The task: A stretch of the entries below is to be set down exactly, running from the line with "Have you moved out of the US to another" through the line with "Firefox for iOS", both included, and no other line.

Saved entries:
= = = = =

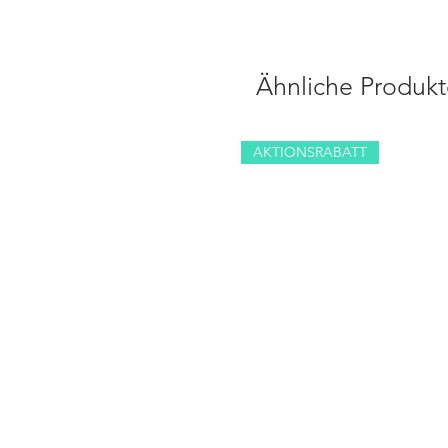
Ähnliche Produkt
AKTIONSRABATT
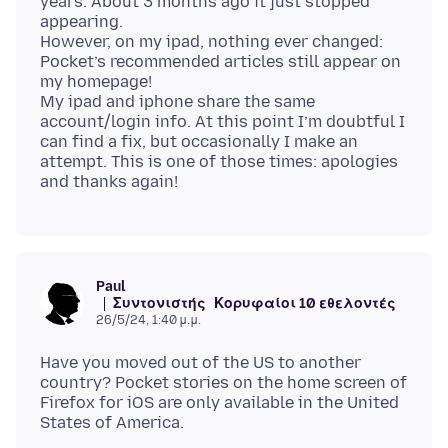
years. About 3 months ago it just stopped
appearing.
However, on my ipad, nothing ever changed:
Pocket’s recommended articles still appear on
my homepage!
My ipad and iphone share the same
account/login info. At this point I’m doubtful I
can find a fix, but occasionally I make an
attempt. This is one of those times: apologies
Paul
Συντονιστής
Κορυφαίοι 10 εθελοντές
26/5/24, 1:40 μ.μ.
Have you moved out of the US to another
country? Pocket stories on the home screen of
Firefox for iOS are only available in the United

= = = = =

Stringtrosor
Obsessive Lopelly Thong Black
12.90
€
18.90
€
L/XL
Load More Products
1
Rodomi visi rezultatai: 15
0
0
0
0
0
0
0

= = = = =

Written response:
Have you moved out of the US to another
country? Pocket stories on the home screen of
Firefox for iOS are only available in the United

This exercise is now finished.